> [本文]
お金の引力
末岡 由紀
サンマーク出版 / 2023-04-24
この本について
最近、「目の前の仕事だけでいっぱいいっぱいになって、将来のことを考える余裕がない」とか、「頑張ってるつもりだけど収入の壁を越えられない」という悩みをよく聞きます。僕自身もずっとそこで足踏みしていて、短期の改善ばかり追って、長いスパンで物事を見る感覚がまったく育っていませんでした。 『お金の引力』が刺さったのは、この“視点の切り替え”をかなり具体的に書いてくれていたからです。たとえば、年収450万円をめざす段階と、2000万円以上をめざす段階では、やるべきことも時間の使い方もぜんぜん違うという話。これは「努力が足りない」といった精神論ではなく、段階によって戦い方を変える必要があるという、現実的な指摘なんですよね。また、著者自身が不動産投資で資産を積み上げていく過程も淡々と載っていて、派手さはないけれど、どう判断し、どう動いたのかが具体的でイメージしやすいです。 もう一つ良かったのは、「自分の価値観を確認する」という地味だけど避けがちな作業を何度も促してくれるところ。収入を上げようとすると、つい外の正解に寄せてしまいがちですが、結局そこが曖昧だと行動が続かない。僕も読んでいて耳が痛かった部分です。 今のやり方で本当にいいのか少しでも迷っている人、あるいは「次の段階」に行きたいけれど何を変えればいいかわからない人には、わりとスッと入ってくる内容だと思います。自分のペースで読みながら、これからの数年の時間の使い方を見直すきっかけになるはずです。
読書インサイト
ハイライト密度
多くの読者は第7章に最もインサイトを感じており、全ハイライトの16%が集中しています。

> [提供記録]
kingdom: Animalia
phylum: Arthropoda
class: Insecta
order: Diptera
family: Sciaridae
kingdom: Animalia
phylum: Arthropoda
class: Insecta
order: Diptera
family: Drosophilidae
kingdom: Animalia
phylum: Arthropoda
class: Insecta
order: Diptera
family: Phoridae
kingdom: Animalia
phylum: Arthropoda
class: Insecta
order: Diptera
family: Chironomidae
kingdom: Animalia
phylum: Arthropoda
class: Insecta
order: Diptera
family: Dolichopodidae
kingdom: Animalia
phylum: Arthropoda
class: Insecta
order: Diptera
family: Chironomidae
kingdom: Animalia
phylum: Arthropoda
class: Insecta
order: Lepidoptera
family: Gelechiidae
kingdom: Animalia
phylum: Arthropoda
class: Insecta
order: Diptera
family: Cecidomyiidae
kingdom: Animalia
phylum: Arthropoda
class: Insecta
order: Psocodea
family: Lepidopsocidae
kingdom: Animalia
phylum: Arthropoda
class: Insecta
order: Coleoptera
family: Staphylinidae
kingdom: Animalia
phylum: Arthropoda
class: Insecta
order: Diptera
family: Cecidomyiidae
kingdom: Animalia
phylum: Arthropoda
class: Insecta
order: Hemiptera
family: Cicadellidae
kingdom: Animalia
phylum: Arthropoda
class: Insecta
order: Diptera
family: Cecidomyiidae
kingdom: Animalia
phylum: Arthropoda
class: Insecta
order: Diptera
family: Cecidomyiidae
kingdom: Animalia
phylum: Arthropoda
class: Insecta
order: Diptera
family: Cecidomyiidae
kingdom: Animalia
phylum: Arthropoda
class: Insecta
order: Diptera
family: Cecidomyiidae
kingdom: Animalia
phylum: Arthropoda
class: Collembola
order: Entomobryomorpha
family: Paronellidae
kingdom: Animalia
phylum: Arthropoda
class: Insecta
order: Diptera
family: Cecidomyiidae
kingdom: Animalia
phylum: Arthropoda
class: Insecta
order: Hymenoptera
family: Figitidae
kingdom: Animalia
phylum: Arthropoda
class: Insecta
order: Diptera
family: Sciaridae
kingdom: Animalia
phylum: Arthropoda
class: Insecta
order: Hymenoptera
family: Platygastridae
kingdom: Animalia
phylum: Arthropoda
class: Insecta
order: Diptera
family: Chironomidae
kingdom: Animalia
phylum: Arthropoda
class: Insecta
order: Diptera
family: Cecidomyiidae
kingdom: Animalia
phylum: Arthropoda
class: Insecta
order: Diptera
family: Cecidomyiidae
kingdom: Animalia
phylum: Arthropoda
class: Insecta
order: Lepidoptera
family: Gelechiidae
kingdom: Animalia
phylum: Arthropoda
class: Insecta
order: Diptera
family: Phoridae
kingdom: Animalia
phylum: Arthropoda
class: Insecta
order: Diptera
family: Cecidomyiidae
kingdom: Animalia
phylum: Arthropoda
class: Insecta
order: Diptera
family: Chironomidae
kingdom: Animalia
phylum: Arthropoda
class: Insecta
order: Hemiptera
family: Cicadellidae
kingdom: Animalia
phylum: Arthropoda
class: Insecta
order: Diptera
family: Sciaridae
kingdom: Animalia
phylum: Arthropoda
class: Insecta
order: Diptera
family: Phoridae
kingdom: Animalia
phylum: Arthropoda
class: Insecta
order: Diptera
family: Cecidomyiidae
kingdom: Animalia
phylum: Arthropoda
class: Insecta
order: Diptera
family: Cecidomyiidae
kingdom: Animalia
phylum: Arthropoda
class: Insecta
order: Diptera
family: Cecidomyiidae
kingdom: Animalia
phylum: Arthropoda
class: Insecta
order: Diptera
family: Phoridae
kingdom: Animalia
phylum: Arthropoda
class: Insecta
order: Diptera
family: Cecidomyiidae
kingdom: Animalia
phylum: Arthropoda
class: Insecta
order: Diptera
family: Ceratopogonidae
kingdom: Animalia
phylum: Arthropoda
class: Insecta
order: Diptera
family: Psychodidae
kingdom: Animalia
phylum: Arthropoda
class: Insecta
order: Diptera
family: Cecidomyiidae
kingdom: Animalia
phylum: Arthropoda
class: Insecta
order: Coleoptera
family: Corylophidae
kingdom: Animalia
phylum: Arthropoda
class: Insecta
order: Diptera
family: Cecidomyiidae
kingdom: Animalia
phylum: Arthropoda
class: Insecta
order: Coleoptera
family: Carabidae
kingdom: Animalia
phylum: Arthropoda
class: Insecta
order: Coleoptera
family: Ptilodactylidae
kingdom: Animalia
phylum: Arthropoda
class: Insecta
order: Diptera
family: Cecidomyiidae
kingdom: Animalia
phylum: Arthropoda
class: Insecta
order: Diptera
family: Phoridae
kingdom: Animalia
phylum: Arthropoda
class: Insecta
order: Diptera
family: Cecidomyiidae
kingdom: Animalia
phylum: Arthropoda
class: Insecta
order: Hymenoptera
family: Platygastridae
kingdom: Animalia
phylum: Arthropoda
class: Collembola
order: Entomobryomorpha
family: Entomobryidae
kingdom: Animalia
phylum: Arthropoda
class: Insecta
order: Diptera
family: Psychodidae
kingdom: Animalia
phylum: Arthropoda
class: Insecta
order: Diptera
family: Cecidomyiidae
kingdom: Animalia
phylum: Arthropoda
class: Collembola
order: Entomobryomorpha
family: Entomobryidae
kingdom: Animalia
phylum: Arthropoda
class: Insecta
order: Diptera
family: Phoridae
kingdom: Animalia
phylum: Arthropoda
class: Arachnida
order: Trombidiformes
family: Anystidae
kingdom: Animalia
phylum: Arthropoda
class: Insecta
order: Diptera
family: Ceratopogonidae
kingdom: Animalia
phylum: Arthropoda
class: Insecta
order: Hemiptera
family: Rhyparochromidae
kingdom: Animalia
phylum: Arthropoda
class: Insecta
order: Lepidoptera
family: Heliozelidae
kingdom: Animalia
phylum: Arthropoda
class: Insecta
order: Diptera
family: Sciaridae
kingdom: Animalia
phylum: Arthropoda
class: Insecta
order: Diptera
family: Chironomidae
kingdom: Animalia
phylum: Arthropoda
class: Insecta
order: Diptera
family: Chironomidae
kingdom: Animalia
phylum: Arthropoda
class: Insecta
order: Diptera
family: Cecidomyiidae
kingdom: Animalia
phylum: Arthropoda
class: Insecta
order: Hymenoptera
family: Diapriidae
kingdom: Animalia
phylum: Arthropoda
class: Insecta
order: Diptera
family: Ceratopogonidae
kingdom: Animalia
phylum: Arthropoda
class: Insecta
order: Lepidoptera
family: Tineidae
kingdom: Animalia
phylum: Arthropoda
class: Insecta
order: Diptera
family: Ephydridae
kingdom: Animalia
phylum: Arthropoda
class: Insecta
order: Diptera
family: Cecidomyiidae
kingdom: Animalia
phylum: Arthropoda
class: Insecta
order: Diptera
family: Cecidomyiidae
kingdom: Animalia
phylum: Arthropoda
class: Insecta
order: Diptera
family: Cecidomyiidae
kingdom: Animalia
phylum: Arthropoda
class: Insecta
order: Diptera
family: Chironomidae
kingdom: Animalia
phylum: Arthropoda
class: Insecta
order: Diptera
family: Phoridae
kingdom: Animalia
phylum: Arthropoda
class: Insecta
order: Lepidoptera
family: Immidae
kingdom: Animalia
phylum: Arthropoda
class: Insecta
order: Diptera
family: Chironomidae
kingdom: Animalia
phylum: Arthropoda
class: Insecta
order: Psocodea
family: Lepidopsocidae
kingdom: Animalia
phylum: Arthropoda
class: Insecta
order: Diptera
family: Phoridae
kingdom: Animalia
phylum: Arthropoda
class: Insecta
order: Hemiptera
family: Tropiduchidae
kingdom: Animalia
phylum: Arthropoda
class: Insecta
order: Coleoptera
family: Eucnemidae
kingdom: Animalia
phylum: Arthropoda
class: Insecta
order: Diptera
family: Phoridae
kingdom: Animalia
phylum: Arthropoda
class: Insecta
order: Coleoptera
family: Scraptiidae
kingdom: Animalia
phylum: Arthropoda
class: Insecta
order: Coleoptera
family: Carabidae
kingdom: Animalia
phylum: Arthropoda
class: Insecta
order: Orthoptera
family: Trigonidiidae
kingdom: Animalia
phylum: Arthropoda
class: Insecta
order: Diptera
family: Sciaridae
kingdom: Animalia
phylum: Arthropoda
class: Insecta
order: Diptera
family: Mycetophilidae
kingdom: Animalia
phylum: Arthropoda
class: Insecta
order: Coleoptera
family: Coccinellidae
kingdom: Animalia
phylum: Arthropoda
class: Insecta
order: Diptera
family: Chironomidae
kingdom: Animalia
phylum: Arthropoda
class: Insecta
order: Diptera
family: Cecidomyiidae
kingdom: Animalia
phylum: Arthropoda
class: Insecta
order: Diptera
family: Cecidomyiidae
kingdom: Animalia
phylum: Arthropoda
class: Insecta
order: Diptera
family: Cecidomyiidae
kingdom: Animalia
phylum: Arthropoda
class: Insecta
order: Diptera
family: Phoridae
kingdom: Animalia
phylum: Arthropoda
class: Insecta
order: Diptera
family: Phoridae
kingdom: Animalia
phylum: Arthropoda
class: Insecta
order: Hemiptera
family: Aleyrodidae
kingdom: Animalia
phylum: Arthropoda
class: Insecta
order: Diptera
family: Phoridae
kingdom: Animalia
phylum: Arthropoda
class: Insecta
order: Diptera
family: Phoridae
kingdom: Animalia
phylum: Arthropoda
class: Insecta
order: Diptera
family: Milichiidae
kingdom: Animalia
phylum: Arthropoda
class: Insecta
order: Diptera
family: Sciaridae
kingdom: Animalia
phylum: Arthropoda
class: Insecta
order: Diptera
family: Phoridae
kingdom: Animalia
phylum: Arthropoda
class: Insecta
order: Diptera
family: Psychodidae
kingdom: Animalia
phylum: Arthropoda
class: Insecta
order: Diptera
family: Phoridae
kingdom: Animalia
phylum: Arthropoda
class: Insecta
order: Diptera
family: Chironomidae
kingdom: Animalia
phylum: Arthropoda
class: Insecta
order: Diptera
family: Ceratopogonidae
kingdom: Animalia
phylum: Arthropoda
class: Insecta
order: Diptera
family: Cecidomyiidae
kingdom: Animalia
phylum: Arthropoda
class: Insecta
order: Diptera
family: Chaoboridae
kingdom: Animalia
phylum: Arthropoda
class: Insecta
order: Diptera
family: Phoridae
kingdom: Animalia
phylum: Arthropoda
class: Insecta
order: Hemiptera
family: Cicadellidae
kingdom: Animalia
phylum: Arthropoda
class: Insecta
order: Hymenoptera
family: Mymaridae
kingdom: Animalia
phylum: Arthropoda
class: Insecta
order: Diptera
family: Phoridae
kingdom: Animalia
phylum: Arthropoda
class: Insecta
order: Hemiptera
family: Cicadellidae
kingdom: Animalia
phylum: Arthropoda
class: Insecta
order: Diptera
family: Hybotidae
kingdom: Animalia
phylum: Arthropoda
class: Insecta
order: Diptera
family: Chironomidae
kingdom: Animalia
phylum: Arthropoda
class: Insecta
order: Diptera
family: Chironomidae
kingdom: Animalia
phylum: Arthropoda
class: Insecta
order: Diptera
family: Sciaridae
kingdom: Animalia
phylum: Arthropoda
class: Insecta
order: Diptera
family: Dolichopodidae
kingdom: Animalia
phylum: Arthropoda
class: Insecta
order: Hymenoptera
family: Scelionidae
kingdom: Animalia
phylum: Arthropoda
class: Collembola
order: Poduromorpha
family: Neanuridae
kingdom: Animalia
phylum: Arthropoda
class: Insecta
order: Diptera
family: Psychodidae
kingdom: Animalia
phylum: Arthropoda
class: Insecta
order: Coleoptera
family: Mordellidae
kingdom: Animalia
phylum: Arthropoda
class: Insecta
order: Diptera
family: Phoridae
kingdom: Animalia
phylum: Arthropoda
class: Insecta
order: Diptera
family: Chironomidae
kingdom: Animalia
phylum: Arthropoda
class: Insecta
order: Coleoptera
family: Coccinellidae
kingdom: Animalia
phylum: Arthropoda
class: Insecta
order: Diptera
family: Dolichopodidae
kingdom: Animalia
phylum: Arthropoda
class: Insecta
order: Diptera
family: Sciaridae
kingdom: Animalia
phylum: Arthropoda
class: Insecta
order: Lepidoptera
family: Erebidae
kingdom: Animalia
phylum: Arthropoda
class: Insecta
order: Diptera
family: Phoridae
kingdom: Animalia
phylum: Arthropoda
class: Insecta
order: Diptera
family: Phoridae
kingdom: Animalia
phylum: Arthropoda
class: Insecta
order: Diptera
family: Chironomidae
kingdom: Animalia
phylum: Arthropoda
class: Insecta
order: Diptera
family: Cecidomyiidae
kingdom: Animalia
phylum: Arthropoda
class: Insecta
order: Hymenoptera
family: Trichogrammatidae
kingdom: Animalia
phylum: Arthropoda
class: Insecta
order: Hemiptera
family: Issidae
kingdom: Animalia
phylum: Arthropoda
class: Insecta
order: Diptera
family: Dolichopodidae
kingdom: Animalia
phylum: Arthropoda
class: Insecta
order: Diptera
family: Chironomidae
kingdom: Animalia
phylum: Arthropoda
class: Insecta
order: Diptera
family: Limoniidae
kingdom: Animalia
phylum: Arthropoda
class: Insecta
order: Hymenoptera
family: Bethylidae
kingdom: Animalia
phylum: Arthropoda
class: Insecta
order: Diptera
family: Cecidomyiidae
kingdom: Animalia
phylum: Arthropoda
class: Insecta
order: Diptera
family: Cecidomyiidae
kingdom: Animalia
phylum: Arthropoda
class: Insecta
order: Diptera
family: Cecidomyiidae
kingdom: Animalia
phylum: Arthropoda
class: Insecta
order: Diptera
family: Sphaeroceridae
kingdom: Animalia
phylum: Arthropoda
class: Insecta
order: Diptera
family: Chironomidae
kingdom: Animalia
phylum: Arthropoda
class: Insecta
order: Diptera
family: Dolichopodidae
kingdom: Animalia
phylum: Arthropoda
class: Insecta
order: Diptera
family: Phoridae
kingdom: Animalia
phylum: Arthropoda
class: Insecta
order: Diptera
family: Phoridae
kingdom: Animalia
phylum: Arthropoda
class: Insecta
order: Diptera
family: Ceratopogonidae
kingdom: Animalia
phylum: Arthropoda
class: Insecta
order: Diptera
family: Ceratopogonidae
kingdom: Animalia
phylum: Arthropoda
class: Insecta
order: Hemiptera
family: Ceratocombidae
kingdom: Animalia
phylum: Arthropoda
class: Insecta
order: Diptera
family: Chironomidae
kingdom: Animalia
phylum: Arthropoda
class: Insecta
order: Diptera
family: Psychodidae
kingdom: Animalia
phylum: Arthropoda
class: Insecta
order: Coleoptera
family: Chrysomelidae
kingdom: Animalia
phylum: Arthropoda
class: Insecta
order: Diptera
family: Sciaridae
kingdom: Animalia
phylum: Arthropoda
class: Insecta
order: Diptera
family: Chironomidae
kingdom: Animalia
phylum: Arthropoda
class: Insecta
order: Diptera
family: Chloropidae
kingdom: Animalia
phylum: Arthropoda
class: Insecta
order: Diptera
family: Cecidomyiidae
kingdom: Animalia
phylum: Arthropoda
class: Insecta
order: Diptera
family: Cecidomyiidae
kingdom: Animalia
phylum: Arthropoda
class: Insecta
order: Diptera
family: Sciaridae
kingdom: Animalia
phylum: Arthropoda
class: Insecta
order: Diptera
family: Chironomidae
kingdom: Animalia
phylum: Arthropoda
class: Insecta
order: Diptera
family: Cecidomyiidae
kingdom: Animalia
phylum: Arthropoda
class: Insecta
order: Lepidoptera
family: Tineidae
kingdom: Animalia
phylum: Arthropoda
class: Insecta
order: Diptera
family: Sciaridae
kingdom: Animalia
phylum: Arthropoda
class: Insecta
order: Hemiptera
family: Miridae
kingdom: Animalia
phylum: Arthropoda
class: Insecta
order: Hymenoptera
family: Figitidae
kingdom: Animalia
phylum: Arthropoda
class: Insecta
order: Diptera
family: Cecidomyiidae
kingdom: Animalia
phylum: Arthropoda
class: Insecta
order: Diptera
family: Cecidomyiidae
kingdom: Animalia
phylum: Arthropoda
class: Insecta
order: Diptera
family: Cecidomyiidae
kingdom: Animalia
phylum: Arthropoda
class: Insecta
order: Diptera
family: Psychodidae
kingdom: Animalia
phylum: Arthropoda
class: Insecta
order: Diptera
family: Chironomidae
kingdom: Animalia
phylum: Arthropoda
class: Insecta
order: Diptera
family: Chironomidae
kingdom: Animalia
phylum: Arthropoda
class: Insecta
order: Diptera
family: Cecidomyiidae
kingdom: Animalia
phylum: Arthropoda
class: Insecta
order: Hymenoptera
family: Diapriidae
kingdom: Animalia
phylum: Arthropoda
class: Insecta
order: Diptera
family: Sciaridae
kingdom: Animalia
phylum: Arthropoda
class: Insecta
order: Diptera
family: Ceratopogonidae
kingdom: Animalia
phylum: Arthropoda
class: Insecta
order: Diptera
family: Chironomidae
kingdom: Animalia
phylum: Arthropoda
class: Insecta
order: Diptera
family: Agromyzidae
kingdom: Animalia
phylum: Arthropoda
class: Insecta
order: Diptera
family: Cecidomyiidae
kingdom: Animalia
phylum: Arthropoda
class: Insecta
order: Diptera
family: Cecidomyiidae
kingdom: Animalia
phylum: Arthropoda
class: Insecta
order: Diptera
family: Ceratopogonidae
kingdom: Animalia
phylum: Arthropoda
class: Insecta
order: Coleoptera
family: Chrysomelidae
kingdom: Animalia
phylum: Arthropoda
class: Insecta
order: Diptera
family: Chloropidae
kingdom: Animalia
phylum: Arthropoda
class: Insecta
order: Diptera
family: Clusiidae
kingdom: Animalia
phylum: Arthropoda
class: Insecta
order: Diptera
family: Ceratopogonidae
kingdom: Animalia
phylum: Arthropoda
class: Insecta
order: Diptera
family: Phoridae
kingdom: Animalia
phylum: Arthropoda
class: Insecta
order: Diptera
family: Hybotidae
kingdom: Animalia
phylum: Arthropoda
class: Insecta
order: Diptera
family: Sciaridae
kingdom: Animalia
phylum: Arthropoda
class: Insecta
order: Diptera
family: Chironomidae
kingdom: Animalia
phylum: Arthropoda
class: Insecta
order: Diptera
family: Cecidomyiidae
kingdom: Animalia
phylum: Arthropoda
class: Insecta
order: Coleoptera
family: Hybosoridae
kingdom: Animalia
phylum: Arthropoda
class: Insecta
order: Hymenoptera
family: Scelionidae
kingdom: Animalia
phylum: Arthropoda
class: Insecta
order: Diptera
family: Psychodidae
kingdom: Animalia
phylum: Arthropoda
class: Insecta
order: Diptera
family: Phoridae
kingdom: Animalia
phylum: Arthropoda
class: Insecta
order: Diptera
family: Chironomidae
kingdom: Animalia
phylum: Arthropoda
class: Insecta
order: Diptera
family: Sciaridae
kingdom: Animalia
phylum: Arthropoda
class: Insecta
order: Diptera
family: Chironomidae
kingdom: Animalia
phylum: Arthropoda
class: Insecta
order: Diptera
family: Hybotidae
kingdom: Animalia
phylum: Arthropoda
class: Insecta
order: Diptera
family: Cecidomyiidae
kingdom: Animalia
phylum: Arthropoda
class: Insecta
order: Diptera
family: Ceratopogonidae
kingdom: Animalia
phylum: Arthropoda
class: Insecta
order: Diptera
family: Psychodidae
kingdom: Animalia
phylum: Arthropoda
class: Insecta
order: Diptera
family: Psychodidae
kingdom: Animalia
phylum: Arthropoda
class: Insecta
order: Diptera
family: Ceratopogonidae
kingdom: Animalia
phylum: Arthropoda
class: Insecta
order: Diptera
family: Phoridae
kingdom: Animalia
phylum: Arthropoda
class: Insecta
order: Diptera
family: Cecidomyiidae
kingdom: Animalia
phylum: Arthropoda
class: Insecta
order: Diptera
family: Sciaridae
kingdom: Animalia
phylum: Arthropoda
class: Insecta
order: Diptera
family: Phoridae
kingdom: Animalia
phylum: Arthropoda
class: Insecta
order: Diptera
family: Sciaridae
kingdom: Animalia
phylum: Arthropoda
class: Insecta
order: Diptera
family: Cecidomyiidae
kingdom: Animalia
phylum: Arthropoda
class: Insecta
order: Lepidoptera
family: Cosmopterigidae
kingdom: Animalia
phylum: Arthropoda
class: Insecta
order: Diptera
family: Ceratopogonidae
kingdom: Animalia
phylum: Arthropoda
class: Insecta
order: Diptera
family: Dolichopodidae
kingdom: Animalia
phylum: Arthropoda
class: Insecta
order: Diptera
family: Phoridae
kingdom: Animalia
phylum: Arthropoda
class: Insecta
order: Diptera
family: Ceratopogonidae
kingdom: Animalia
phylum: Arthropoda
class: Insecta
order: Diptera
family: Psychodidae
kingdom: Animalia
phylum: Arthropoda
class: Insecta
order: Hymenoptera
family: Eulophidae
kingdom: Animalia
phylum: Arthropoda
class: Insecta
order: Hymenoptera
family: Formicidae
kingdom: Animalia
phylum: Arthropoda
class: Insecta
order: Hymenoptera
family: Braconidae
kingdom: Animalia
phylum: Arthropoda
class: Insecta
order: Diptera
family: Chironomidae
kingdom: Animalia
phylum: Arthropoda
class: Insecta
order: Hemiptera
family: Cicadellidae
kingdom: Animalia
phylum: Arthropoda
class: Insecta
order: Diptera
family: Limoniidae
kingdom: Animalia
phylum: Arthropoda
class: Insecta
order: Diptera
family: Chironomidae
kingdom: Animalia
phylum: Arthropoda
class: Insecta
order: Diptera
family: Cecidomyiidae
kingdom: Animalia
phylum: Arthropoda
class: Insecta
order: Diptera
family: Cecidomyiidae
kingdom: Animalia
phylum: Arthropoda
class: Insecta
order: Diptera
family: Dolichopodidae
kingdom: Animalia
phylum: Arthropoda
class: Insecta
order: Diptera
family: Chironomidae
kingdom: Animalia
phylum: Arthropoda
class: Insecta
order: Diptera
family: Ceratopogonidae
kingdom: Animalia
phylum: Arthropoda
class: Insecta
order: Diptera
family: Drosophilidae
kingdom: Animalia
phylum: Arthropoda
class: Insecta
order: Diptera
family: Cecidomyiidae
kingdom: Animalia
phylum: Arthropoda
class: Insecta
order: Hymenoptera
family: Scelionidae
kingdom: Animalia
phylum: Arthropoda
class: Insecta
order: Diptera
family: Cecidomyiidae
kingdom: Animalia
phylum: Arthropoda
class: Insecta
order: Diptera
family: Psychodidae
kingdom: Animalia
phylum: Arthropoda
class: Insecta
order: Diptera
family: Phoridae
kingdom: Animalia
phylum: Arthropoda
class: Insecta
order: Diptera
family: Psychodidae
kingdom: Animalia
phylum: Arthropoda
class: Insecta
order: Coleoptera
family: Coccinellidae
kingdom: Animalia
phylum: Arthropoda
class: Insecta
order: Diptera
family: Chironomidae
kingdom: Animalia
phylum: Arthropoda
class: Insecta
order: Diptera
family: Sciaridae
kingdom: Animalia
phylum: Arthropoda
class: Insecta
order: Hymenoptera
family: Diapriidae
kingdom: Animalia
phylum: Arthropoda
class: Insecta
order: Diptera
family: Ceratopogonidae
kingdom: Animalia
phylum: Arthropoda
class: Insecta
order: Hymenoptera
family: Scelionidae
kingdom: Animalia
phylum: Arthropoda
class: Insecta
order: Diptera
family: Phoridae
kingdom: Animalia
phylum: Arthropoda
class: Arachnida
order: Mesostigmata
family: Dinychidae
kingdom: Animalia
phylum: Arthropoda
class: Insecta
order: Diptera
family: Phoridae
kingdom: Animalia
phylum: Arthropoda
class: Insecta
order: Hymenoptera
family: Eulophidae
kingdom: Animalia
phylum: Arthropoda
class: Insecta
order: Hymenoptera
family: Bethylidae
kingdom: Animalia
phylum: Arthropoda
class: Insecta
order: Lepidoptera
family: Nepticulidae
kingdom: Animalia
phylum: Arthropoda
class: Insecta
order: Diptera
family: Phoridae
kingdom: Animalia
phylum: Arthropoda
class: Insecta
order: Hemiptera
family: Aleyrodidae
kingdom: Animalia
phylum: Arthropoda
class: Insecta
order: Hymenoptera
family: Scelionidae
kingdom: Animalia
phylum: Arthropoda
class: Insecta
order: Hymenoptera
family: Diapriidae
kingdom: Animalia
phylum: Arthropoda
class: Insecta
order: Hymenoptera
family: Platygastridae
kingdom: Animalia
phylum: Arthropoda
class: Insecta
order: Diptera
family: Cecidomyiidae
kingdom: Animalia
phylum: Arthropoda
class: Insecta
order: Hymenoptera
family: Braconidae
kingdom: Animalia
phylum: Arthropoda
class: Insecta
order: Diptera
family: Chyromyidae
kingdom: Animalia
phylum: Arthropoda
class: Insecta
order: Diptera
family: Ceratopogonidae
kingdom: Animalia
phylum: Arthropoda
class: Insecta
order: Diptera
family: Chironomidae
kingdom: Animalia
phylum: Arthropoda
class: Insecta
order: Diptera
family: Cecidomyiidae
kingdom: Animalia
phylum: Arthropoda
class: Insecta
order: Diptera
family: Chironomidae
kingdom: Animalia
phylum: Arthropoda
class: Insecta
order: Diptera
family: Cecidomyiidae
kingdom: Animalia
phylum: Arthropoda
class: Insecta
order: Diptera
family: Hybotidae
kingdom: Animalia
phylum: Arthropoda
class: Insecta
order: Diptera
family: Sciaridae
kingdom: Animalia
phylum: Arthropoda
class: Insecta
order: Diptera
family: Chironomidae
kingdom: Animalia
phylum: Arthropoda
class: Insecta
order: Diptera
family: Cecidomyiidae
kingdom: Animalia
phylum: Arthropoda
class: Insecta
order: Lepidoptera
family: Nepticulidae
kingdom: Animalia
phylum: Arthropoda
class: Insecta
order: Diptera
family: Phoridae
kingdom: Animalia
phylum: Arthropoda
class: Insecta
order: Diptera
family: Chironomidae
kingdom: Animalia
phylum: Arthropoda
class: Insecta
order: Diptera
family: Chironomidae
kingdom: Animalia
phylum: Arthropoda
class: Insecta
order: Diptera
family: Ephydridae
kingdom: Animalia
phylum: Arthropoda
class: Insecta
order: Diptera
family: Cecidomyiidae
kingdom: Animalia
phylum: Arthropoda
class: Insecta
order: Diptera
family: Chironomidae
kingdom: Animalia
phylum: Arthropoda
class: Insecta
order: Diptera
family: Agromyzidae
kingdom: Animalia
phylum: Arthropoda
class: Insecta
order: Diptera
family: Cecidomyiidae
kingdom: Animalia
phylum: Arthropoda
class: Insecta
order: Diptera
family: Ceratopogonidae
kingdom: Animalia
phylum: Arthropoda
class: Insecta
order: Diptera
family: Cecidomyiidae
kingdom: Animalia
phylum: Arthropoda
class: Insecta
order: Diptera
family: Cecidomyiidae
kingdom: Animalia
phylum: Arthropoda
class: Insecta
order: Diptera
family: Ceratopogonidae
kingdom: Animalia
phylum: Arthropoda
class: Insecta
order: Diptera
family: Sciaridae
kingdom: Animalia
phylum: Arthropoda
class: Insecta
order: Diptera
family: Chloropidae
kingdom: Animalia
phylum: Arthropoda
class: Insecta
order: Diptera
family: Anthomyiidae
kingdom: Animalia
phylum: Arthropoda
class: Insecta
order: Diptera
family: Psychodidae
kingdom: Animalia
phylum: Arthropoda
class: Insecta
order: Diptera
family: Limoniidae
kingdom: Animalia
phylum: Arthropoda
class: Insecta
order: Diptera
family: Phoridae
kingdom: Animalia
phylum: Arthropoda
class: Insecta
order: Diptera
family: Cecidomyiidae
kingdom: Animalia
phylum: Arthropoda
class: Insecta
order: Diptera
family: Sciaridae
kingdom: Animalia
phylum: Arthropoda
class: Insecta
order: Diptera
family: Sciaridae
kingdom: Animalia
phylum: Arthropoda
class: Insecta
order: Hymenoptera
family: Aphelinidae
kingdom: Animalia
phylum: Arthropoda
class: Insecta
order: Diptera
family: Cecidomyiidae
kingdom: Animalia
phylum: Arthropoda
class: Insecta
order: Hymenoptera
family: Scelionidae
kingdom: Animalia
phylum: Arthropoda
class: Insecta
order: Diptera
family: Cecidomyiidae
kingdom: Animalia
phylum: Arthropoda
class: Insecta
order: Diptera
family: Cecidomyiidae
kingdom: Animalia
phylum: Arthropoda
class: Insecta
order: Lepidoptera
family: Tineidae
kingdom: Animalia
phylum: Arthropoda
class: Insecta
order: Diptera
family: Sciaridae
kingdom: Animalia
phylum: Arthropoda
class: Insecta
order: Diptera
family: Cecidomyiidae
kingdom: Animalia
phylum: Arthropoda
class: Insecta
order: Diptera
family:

> [次の課題]
1: 本文について、次の問いに答えよ。
(a) めざす段階として比べられている二つの年収はいくらか。
(b) 著者が資産を積み上げた手段は何か。
(c) 全ハイライトのうち第7章に集中している割合は何%か。
2: 本文の「もう一つ良かったのは」で始まる段落を、主な内容を残して短く書き直せ。

> [解答]
1:
(a) 450万円と2000万円以上
(b) 不動産投資
(c) 16%

2: 自分の価値観を確認するという、地味で避けがちな作業を何度も促してくれる点も良い。収入を上げようとすると外の正解に寄せがちだが、価値観が曖昧だと行動は続かない。読んでいて耳が痛い部分だった。